5000年
「アテナ…だと…?」
アテナ。
ギリシャ神話に登場する知恵と戦の女神。
織物や陶器の発明者ともされ、技術を司る神でもあったとされている。
なぜ、地球から遠く離れたプラネットナインの住人が、その名前を?
『私たちは今から5000年以上前から、あなた方を観測していました。』
紀元前3000年ごろ、メソポタミアにて最古の文明が生まれた。
それまでの人類は狩猟を主とした生活を営んでおり、種としてのエネルギー消費量は自然界のそれと何ら変わりはなかった、というのが通説となっている。
地球全体で見ても、文明の発生による変化は凄まじかった。
『私たちは、あなた方が私たちと対等に話ができる位置にいると知覚しました。』
そう、紀元前3000年を境に、何かがあったのだと言わんばかりに。
「…メッセージを返せ。我々と…」
『返信は不要です。私たちが望むのは、早急な『首脳会談』の実現です。』
指示を出しかけていたガランの手が止まる。
「首脳会談…?」
『日時は問いません。あなた方の首脳に、私たちの『故郷』へとお越しいただきたいのです。』
この『首脳』とは、父・ケネスのことを示しているのは容易に想像がついた。
第二艦隊が通信を途絶えさせた領域に、自分たちのリーダーを向かわせなければならない。

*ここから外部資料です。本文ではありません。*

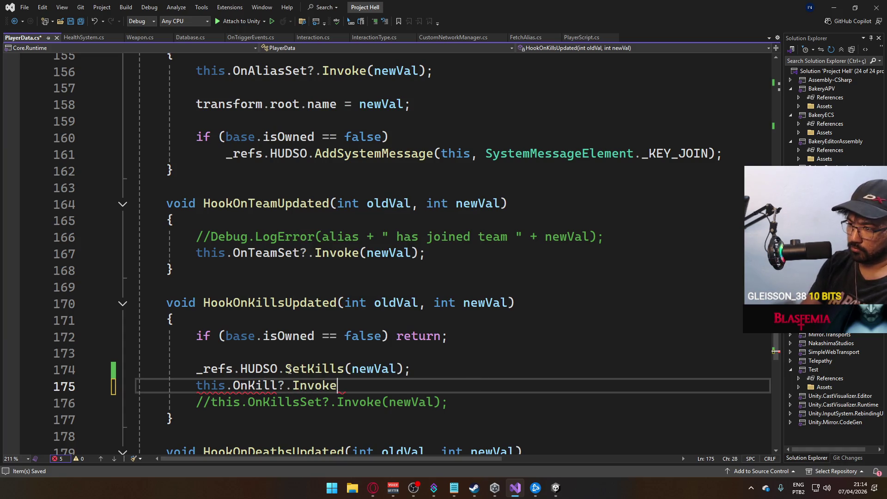
type("();")
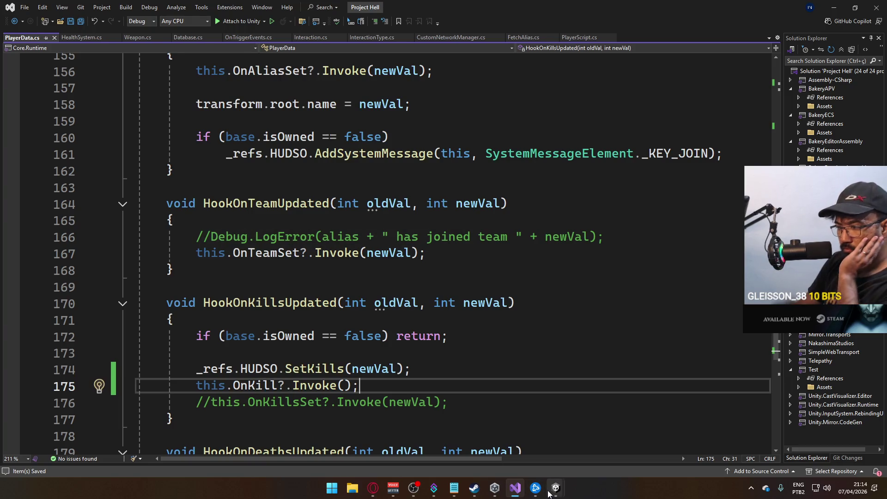
Step: Open the Player prefab from the Prefabs folder and set the Inspector back to Normal mode
mouse_move(550, 494)
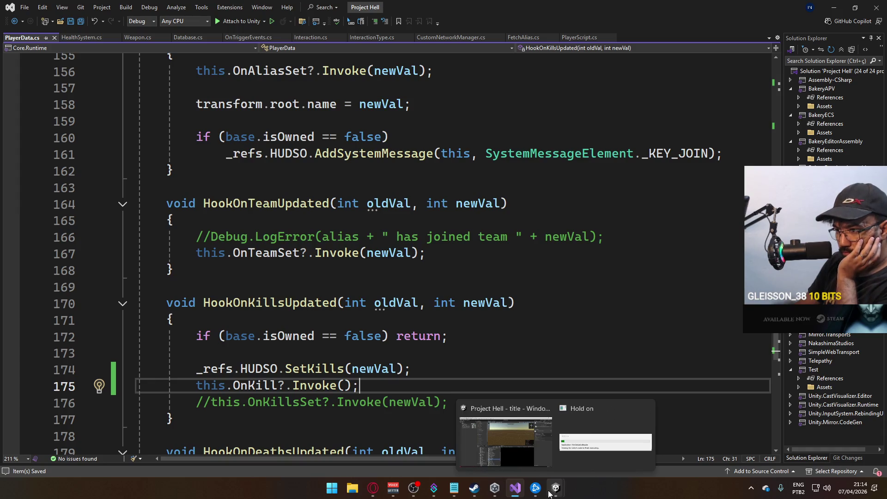
left_click(506, 441)
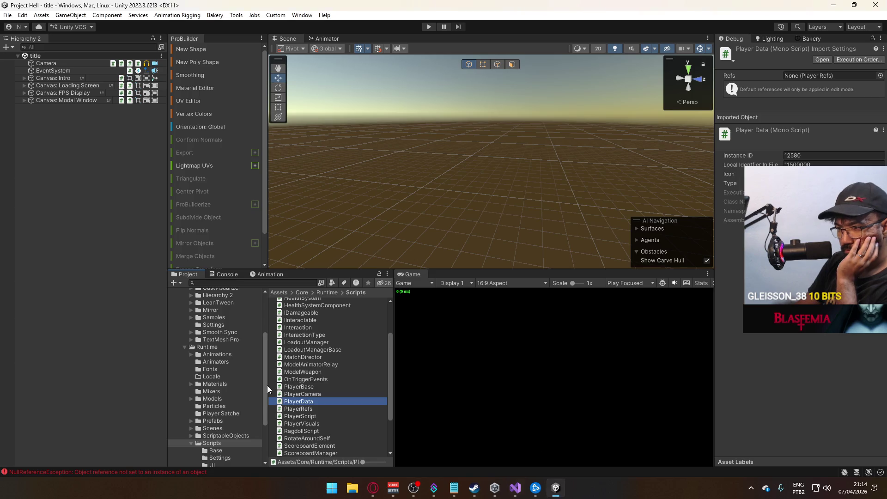
left_click(221, 421)
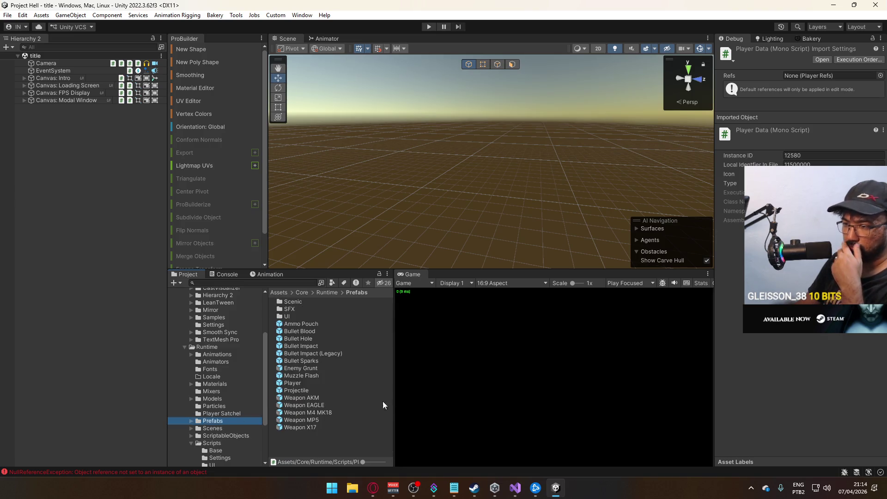
double_click(320, 382)
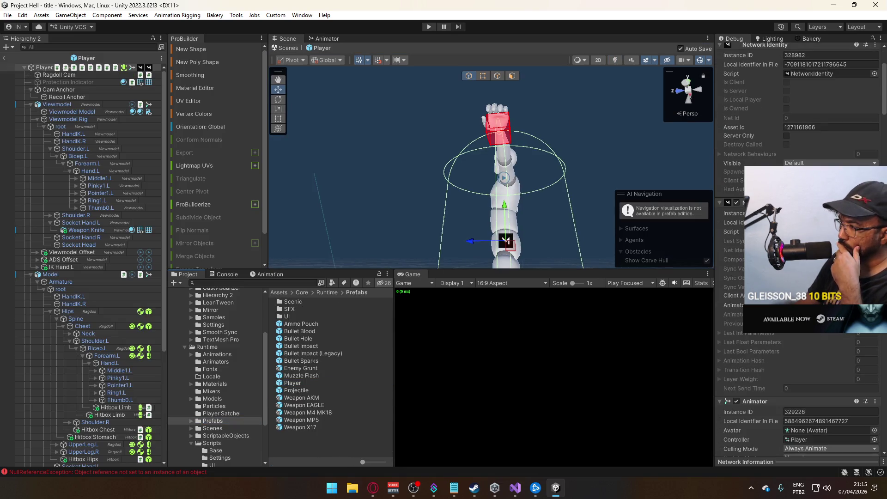
left_click(880, 39)
left_click(776, 70)
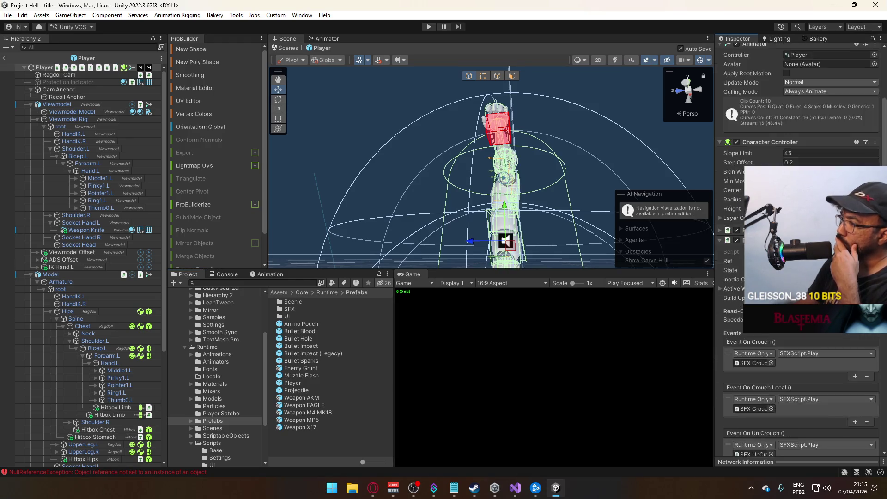
Step: Add two On Kill listeners and point the first at HUDSO.TriggerHitmarkKill
scroll(799, 254, "down", 15)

『その時が来たら、最大限のおもてなしをさせていただきます。では。』
通信は、途絶えた。
その後は第二艦隊からも、『アテナ』からも、一切電子の波は揺らぐことはなかった。
幾時待てど、幾時待てど。
同日午前8時、仮眠をとったガランは一連の出来事をケネスに報告するべく実家へと足を運んだ。
「おかえり、ガラン。…話の一部は聞いている。」
「はい…父さん。」
ガランの目元には濃いクマがタトゥーのように刻み込まれている。
「事情の説明は後でいい。もう少し寝てきなさい。」
「ですが…」
「私は議会の方にこのことを上げてくる。私が帰ってくるまで、休んでいなさい。」
キッチンで作業をしていたケネスは荷物を取り、家を出て行ってしまった。
ガランは扉が閉まった後、未だに肩に鞄がかかっていることを思い出した。
鞄をテーブルに置き、手を洗おうと台所へ向かう。
そこでガランの目に留まったのは、1つのマグカップだった。
ガランがまだ初等部にも入学していなかったころ。
ケネスは自国のとある博物館へガランを連れて行った。
既に国の要人として扱われていたケネスだったが、彼は家族との時間を一番大事にしていた。
後にガランが軍へ志願するときも、一番最後まで反対していたのはケネスだった。
そして、ガランが自身の息子として人の目に晒されることも、彼は誰よりも理解していた。
彼の教育方針は、ガランが将来恥をかかないよう、教養と品格を身につけさせることを最優先とした。
ときに優しく、ときに厳しく。
理想的な父親ではなかろうかと思う。
そして、ガランもそんな父が大好きだった。
その博物館へ行ったのも、教養を身に着けることの一環としてだ。
楽しみながら勉強できる、最高の手段である。
館内を順路通りに全て観終え、最後に土産屋に寄ることになった。
年相応の無邪気さで、店内を見て回るガラン。
その店には、ガランくらいの歳の子が好みそうな商品は沢山あった。
ぬいぐるみ、お菓子、おもちゃ。
だが、ガランが選んだのはその中のどれでもなかった。
「父さん。ボク、これがいい!」
ガランが大事そうに抱えていたのは、陶器のマグカップだった。
「もちろんいいが…重いし割れてしまうぞ?」
ケネスもなぜそれを選んだのか、不思議そうに首をかしげた。
でも、ガランはにこやかな表情を一切変えずに言い放つ。
「ボクは割らないよ。大人になっても使い続けるんだ!」
結局、ガランとケネスはそのマグカップを買って帰ることにした。
その帰り道、クルマの中でケネスは後部座席のガランに対して問うた。
「なんであのカップにしたんだ?」
ガランくらいの歳なら、ピカピカ光るおもちゃなんかを欲しがりそうなものだ。
その問いに対するガランの答えは、単純ながら子供離れしたものだった。
「だって、いつもの生活で一番長く、多く使えるものじゃん。何回か使ってすぐ使わなくなっちゃうのは寂しいよ。」
キッチンに置いてあったのは、あの日買ったマグカップ。
それに入れられたホットミルクを一口啜る。
「あの時から私、マセてたよなぁ…。」
冬の牛乳は脂肪が多い。
濃厚な甘みが、口の中に広がる。
片手にマグカップを持ったまま、ガランは寝室へ入っていくのだった。